Troilus and Criseyde is a poem of 8239 lines and roughly 60,000 words, about the length of a modern novella. The poem is written in the seven line lyric stanza called rime royal (see the introductory section on language and meter). Troilus and Criseyde is more than three times as long as the Knight's Tale, the longest of the Canterbury Tales, and almost half as long as the combined length of the poetic tales of Canterbury, and it is the only major work that Chaucer completed. The poem was written in the 1380s; it exists in sixteen surviving manuscripts, none earlier than about 1415 (fifteen years after the poet's death), a few small manuscript fragments, and three late fifteenth and early sixteenth century print editions that modern editors have often given equal standing with the manuscripts.
Chaucer's poem is a retelling of the story of Troilo and Criseida, told by Boccaccio in Il Filostrato in the late 1330s. Boccaccio's source was the story of Briseida, recorded in the twelfth century French Roman de Troie of Benoit de Sainte-Maure, and in a thirteenth century Latin prose translation by Guido delle Colonne; Chaucer's poem also consults Benoit directly at times. Benoit's narrative in turn derives from early medieval Latin accounts of the Trojan War by Dictys and Dares. In the versions before Boccaccio, the story is one episode in a much larger chronicle. The full-length plot and the development of the principal characters are Boccaccio's, and the particular complexities of Troilus and Criseyde, and of their friend Pandarus, are Chaucer's.

**Assignment A:**
Answer these from the passage on Troilus and Criseyde:
(i) How many lines long is the poem?
(ii) In what work did Boccaccio tell the story of Troilo and Criseida?
(iii) How many surviving manuscripts of the poem are there?
The entries have no connection to the passage on Troilus and Criseyde.

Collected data
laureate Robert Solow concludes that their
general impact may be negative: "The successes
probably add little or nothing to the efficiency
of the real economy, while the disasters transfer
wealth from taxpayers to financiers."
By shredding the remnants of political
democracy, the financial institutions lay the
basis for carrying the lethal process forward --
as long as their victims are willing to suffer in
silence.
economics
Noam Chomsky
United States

**Assignment B:**
Write out every one of the collected entries again, word for word and line by line.

**Output A:**
(i) 8239 lines
(ii) Il Filostrato
(iii) Sixteen

**Output B:**
laureate Robert Solow concludes that their
general impact may be negative: "The successes
probably add little or nothing to the efficiency
of the real economy, while the disasters transfer
wealth from taxpayers to financiers."
By shredding the remnants of political
democracy, the financial institutions lay the
basis for carrying the lethal process forward --
as long as their victims are willing to suffer in
silence.
economics
Noam Chomsky
United States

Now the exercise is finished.